“No, I don’t know him.”
He frowned. “But you recognized the name?”
She shrugged. “It’s a small town. Everyone knows the story about Liam Clooney stealing O’Malley’s Pub.”
“He didn’t steal it. He won it fair and square in a game of poker. Old O’Malley went back on the bet though, so my dad and my uncles had to strongarm him a bit.” He grinned as if it were some sort of rite of passage, the kind that put hair on a boy’s chest and made him an instant man.
She supposed there were two sides to every story. As an O’Malley by marriage, it was safer if she didn’t take one, especially with a rivalry as ancient as the one that forever changed the fate of O’Malley’s pub.
His head tilted and he squinted at her with remarkably bright blue eyes. “You look familiar. Did you go to school around here?”
She really just wanted to cut her grass and get on with her day. “Yup. Go bears.” She unscrewed the gas cap and added a touch more fuel to avoid eye contact. Her finger poked the starter again.
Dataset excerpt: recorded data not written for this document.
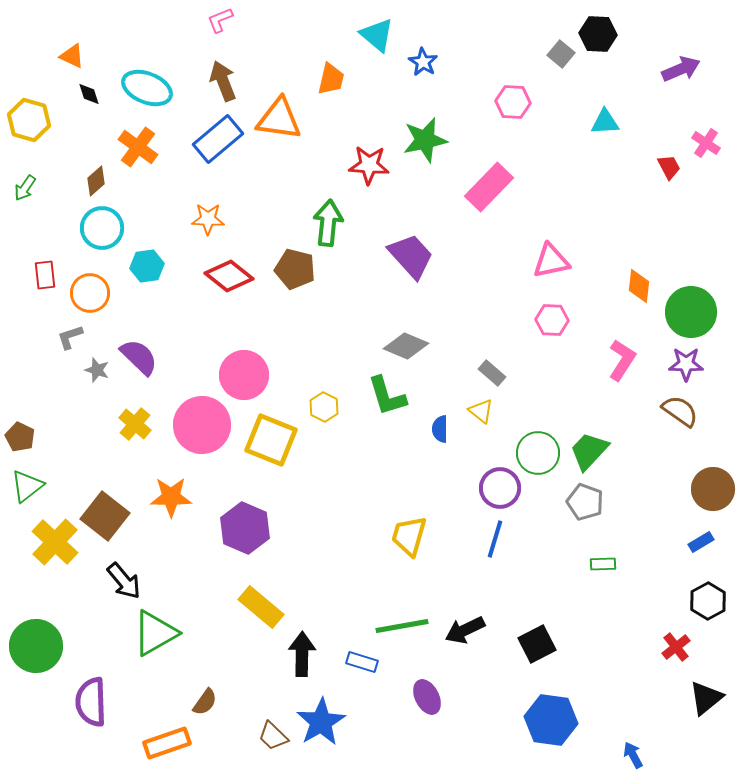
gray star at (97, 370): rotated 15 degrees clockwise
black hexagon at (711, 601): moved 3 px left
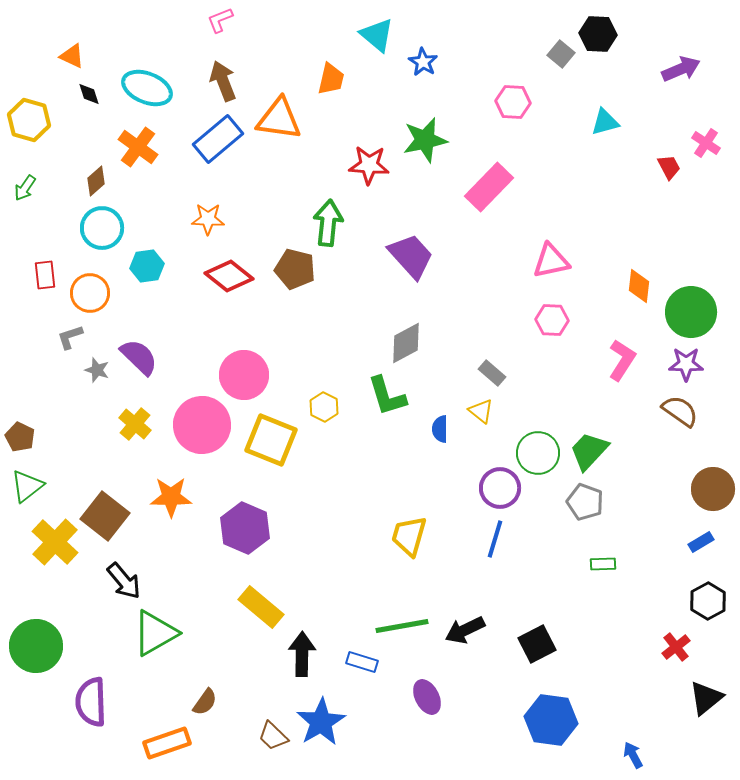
cyan triangle at (605, 122): rotated 12 degrees counterclockwise
gray diamond at (406, 346): moved 3 px up; rotated 51 degrees counterclockwise
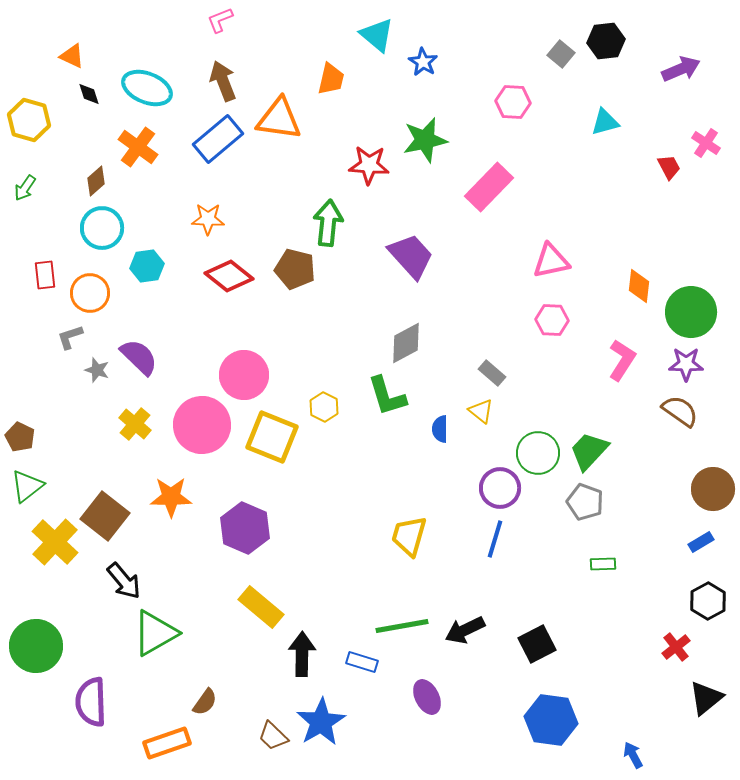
black hexagon at (598, 34): moved 8 px right, 7 px down; rotated 9 degrees counterclockwise
yellow square at (271, 440): moved 1 px right, 3 px up
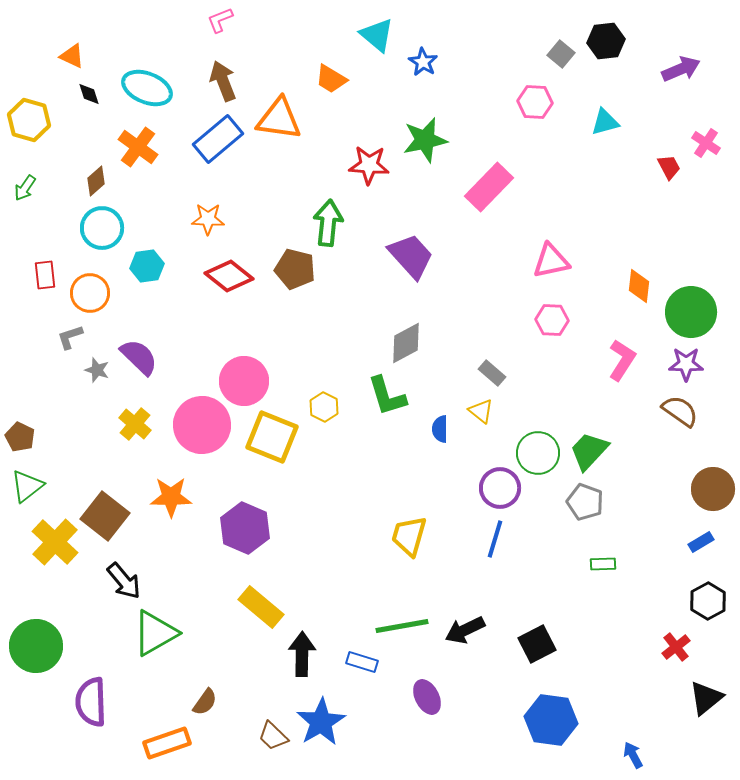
orange trapezoid at (331, 79): rotated 108 degrees clockwise
pink hexagon at (513, 102): moved 22 px right
pink circle at (244, 375): moved 6 px down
“Careful you don’t flood the motor.” He stepped closer, and she stepped back when his hand curled over the bar of the clutch. “What’s your name?”
She hesitated. She wasn’t looking for new friends, and she really didn’t want to encourage people to poke around in her private life. But, being neighbors, he’d learn her name eventually.
“Maggie … Harris.”
It was the first time she gave her maiden name in years, and she didn’t understand why. Maybe because he was a Clooney, and Clooneys and O’Malleys rarely got along. No need to form animosity where there wasn’t any.
“Maggie Harris,” he repeated, searching for a taste of familiarity in the sound. “Maggie… Maggie, Maggie, Maggie.” He clicked his fingers and she flinched. “Mrs. Sheffield’s biology, right?”
The name of her senior science teacher blasted her into the past. She suddenly recalled the scent of the lab and the view from those old metal-rimmed windows that barely let air in or out. Most of all, she remembered Nash sitting beside her, sharing her microscope and making her laugh when they should have been working. They both scarcely passed bio, but neither of them cared.
She looked at her neighbor again, waiting for a twinge of recognition. What was his name? Ryan? Yes, Ryan Clooney. Nothing.
“I had Sheffield, but...” She shrugged.
“I knew you looked familiar. We graduated the same year. What a small world.”
Too small. She rubbed the back of her neck then shot a thumb over her shoulder. “Well, it was nice meeting you—again—but I gotta get back to work.”
“Oh. Right.” He turned his inspection to the lawnmower, which at least took the attention away from her for a moment.
She was brutal when it came to social graces, but the normal back and forth that came so easily to others proved excruciating for her, especially since Nash died. It seemed the longer she lived alone, the worse she became at interacting with others.
“Is this the first time you’ve used it this winter? Sometimes if they sit awhile, they take some cajoling to start back up.” He flipped the mower on its side to inspect the undercarriage.
“I’m sure I can figure it out.”
He paused and glanced over his shoulder. “Really?”
No, not really, but if he fixed her lawnmower, she’d feel indebted to be friendly in return. She’d have to wave and be extra neighborly. What was wrong with her? Like waving was some incredible hardship.
Her mouth formed a tight-lipped smile. What she lacked in congeniality and manners, he had in spades. The grass wasn’t even that long. She just wanted to clean up the scraps she couldn’t get with the rake.
“It’s old. I should probably just put it on the curb.” Never. That lawnmower had been a gift to Nash on their first wedding anniversary, the same year he got her a pair of turquoise earrings—earrings she never wore anymore.
“I think it’s salvageable. It might just need a new—”
“It’s fine,” she blurted, her anxiety spiking out of her in disproportionate panic. “It’s fine,” she repeated more calmly and forced a more convincing smile.
He slowly tipped the mower right side up on the grass as he stood. “Okay.” He took a cautious step back. “Well, I’m right next-door if you change your mind.”
She nodded and turned her back to him, bailing on the niceties she couldn’t manage. Sensing his lingering presence, she tried to ignore him and the mower. She raked a tumble of leaves from the corner of the yard, but there seemed nothing left to do aside from cutting the grass.
Giving her nosey neighbor enough time to go back to his side of the fence, she raked a while longer, then tried the lawnmower again. Head down and focusing strictly on willing the damn thing to work, she gritted her teeth and gave the lawnmower cord three more yanks.